A train is moving with 72 kmh−1speed. The driver applies the brakes and the train decelerates with 1.3 ms−2and takes 25 seconds before it stops. Calculate the distance covered by the train after applying the brakes
Given values are
vi=72kmsec−1=20msec−1
vf=0ms-1
a=−1.3msec−2
t=25sec
Use second equation of motion to find traveled distance before stopping.
S=Vit+1/2 at2
S=(20)x(25)+1/2(-0.3)(25)2
S=93.75m
Vi = 72000 meters /3600 seconds = 20 m/s
Vf = 0
a = -1.3 m/s^2
v = Vi + a t
0 = 20 -1.3 t
t = 15.4 seconds , Not 25 seconds
d = average speed * time = 10 m/s * 15.4 s = 154 meters
To calculate the distance covered by the train after applying the brakes, we can use the equation for distance covered during deceleration:
distance = initial velocity * time + 0.5 * acceleration * time^2
Given:
Initial velocity (u) = 72 km/h = 72 * (1000/3600) m/s ≈ 20 m/s
Deceleration (a) = -1.3 m/s^2 (negative sign indicates deceleration)
Time (t) = 25 seconds
Using the equation for distance covered during deceleration:
distance = 20 m/s * 25 s + 0.5 * (-1.3 m/s^2) * (25 s)^2
Calculating the equation:
distance = 500 m - 16.25 m/s^2 * 625 s^2
distance ≈ 500 m - 10156.25 m
distance ≈ -9645.25 m
Since the distance covered cannot be negative, we can consider the magnitude of the distance:
distance ≈ |-9645.25 m| ≈ 9645.25 m
Therefore, the train covers approximately 9645.25 meters (or 9.64525 kilometers) before coming to a stop after applying the brakes.

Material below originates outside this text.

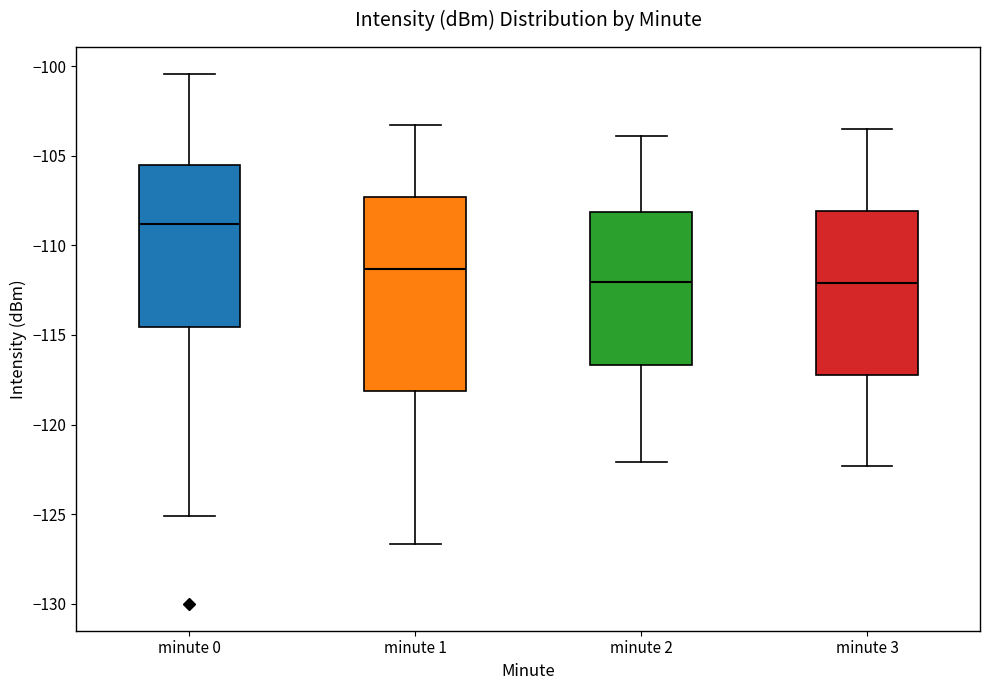

Reading left to right, read every box against the y-axis: the position of its median line, the range the box covers, and the ends of its whiskers. The values are not printed on the chart, so give them approximately, as read against the axis.

minute 0: median -109.0, box -114.5 to -105.5, whiskers -125.0 to -100.5
minute 1: median -111.5, box -118.0 to -107.5, whiskers -126.5 to -103.5
minute 2: median -112.0, box -116.5 to -108.0, whiskers -122.0 to -104.0
minute 3: median -112.0, box -117.0 to -108.0, whiskers -122.5 to -103.5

To calculate the distance covered by the train after applying the brakes, we can use the equation:
distance = initial velocity * time + (1/2) * acceleration * time^2
Here, the initial velocity (vi) is given as 72 km/h, which we need to convert to m/s.
To convert from km/h to m/s, we need to divide the speed by 3.6:
Initial velocity (vi) = 72 km/h ÷ 3.6 = 20 m/s
The acceleration (a) is given as -1.3 m/s^2, as it is decelerating. The negative sign indicates the direction of deceleration.
The time (t) taken for the train to stop is given as 25 seconds.
Now, we can substitute the values into the equation:
distance = 20 m/s * 25 s + (1/2) * (-1.3 m/s^2) * (25 s)^2
Simplifying the equation:
distance = 500 m + (1/2) * (-1.3 m/s^2) * 625 s^2
distance = 500 m - 406.25 m
distance = 93.75 m
Therefore, the train covers a distance of 93.75 meters after applying the brakes.